Unlike traditional fixed robotic arms, these humanoids, powered by NVIDIA's Isaac GR00T platform, can be quickly reprogrammed with software for new tasks, dramatically increasing production flexibility and reducing retooling downtime.
Before ever touching the factory floor, the robots are trained and optimized within a digital twin simulation of the plant, allowing Foxconn to perfect workflows and ensure safety in a virtual environment.

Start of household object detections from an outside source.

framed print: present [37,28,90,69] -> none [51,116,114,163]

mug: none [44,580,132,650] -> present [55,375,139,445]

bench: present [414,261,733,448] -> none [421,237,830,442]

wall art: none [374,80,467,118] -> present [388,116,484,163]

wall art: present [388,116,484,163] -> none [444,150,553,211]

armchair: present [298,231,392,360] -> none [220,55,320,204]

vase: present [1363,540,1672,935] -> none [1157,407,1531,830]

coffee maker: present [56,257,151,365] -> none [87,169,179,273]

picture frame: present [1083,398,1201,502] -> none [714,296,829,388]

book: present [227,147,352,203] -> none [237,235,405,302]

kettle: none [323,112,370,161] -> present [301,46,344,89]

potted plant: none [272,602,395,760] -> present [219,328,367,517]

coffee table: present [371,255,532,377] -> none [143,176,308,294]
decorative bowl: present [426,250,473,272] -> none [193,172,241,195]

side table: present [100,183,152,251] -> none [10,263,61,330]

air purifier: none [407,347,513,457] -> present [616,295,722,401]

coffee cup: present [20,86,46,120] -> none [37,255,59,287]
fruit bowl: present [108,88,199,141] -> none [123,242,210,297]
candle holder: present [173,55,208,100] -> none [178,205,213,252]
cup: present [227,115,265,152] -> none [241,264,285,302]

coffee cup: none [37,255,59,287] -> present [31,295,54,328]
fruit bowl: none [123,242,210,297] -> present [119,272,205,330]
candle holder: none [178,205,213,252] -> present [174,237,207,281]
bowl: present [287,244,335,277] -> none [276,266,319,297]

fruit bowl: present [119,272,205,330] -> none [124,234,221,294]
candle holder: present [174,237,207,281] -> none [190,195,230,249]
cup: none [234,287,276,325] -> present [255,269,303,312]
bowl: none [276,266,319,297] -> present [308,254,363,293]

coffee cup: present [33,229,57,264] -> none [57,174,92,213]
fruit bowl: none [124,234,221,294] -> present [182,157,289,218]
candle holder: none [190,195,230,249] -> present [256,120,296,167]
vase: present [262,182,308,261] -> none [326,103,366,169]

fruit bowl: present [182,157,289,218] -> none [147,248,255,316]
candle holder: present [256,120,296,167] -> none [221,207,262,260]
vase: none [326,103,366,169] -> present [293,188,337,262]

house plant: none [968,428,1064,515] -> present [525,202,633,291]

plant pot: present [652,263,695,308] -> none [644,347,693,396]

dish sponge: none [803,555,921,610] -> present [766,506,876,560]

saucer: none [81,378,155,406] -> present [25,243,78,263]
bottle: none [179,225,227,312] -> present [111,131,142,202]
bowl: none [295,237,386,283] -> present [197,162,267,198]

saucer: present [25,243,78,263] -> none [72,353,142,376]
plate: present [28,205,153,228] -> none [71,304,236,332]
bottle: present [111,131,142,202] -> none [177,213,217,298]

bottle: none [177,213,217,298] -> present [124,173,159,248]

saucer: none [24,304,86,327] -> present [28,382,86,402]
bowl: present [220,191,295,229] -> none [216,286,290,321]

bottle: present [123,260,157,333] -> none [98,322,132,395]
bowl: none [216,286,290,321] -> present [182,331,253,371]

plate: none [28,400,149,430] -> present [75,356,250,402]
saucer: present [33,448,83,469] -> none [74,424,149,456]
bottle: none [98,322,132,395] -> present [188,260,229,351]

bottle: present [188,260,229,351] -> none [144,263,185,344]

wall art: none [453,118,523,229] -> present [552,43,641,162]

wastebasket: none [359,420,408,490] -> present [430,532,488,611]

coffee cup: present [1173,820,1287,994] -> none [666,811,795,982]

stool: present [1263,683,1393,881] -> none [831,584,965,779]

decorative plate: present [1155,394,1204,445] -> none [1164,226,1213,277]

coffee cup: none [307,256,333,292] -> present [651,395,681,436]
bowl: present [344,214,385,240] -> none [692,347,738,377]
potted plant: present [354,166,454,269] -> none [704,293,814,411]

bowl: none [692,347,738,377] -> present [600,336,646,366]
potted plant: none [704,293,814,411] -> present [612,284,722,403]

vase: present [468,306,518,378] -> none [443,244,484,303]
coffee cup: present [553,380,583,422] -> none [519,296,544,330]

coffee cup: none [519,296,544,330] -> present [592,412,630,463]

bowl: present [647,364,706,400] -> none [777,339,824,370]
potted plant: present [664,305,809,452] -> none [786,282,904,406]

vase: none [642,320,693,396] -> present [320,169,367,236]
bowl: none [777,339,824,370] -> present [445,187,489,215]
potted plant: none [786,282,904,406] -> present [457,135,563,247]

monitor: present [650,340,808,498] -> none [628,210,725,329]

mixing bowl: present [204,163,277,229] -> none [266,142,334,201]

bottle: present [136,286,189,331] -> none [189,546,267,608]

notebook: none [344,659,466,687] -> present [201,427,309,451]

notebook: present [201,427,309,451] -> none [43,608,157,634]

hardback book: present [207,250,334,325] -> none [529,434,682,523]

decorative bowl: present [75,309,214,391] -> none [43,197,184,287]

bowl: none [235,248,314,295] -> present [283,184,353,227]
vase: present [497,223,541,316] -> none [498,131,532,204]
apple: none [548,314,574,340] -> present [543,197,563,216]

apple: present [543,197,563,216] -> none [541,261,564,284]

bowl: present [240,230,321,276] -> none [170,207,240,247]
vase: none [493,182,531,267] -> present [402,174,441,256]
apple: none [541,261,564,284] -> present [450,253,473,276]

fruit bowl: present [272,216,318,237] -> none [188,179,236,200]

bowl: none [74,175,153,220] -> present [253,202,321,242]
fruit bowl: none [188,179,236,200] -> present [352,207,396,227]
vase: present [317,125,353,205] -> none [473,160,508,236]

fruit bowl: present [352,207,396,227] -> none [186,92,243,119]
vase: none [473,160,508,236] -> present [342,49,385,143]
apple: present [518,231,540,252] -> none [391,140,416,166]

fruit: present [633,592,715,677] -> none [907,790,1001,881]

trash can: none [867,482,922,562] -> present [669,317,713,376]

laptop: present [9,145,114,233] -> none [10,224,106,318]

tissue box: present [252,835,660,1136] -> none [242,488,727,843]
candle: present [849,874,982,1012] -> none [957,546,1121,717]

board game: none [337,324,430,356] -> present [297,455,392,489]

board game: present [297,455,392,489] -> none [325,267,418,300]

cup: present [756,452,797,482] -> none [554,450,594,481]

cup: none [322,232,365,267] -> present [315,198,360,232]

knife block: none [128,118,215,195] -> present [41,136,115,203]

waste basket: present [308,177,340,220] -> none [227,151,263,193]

Takeaway: This marks a significant step toward automating complex, high-precision manufacturing. The initiative creates a fascinating feedback loop where advanced robots are now building the very AI hardware that will power the next wave of intelligent systems.

News

The $4 Billion Home Bot Bet

Snapshot: Cruise founder Kyle Vogt’s new stealth venture, The Bot Company, is in talks to raise $250 million at a valuation exceeding $4 billion to build a non-humanoid robot for home chores.

Breakdown:

Co-founded with former Tesla AI lead Paril Jain, the company is still pre-product and pre-revenue , yet its valuation is set to double from an earlier round this year.
The company promises to build "affordable robots" that handle dull household tasks, signaling a clear focus on the consumer market over industrial applications.
The massive valuation reflects intense investor hype in home robotics, positioning the recently launched venture to compete with emerging players like Figure and 1X's NEO.

Takeaway: This huge bet on a pre-product company shows the immense market appetite for a practical home robotics solution. It signals that the race to build the first truly useful consumer robot is heating up, with serious capital backing multiple visions.

The Shortlist

Booster unveiled its K1 humanoid, an entry-level platform for developers with a limited-time price of $4,999 to significantly lower the barrier for embodied intelligence development.

iRobot warned it may be forced to seek bankruptcy protection after talks with its last potential buyer collapsed.

Beijing's demonstrated how it taught a 35kg Unitree G1 humanoid to tow a 1.4-ton car across a parking lot, showcasing the robot's advanced balance and strength.

UNIST built a tiny artificial muscle that can switch from soft to rigid and lift approximately 4,000 times its own weight, a new strength-to-weight record for soft actuators.